───── Dataset extract
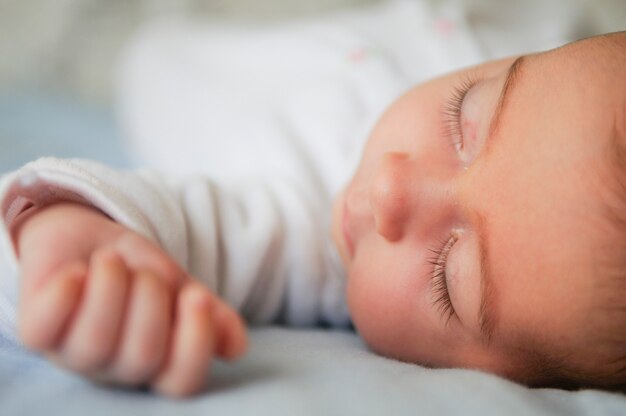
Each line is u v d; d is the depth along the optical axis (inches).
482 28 15.5
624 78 9.2
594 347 8.9
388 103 13.6
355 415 7.2
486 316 9.0
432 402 7.6
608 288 8.7
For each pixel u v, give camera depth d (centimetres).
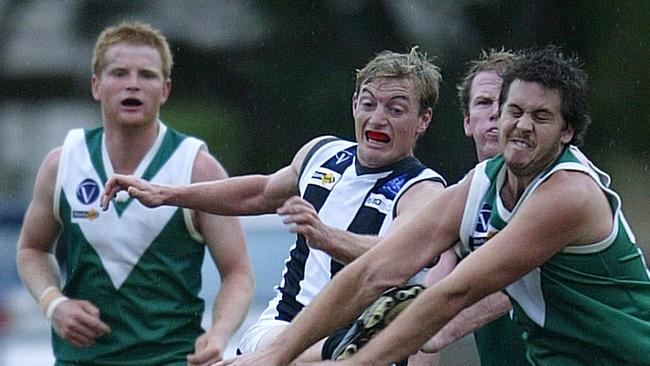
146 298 2325
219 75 6988
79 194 2334
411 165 2012
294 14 6694
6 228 3866
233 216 2217
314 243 1809
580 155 1725
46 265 2394
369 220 1988
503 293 1870
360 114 2006
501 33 6212
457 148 5791
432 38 6291
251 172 6906
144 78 2312
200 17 7050
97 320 2277
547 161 1662
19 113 8106
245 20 6944
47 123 8150
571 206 1639
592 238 1666
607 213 1675
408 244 1727
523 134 1642
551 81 1634
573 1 6222
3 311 3312
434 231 1739
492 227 1716
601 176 1727
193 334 2372
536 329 1752
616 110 6525
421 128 2030
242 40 6950
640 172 6775
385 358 1650
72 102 8144
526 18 6166
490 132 2122
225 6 7019
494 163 1736
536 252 1645
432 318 1644
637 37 6397
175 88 7081
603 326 1695
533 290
──────────
What the exercise asks
Output an exact copy of the lines beginning at the one that holds "526 18 6166" and running through the final line of the records.

Exercise solution
526 18 6166
490 132 2122
225 6 7019
494 163 1736
536 252 1645
432 318 1644
637 37 6397
175 88 7081
603 326 1695
533 290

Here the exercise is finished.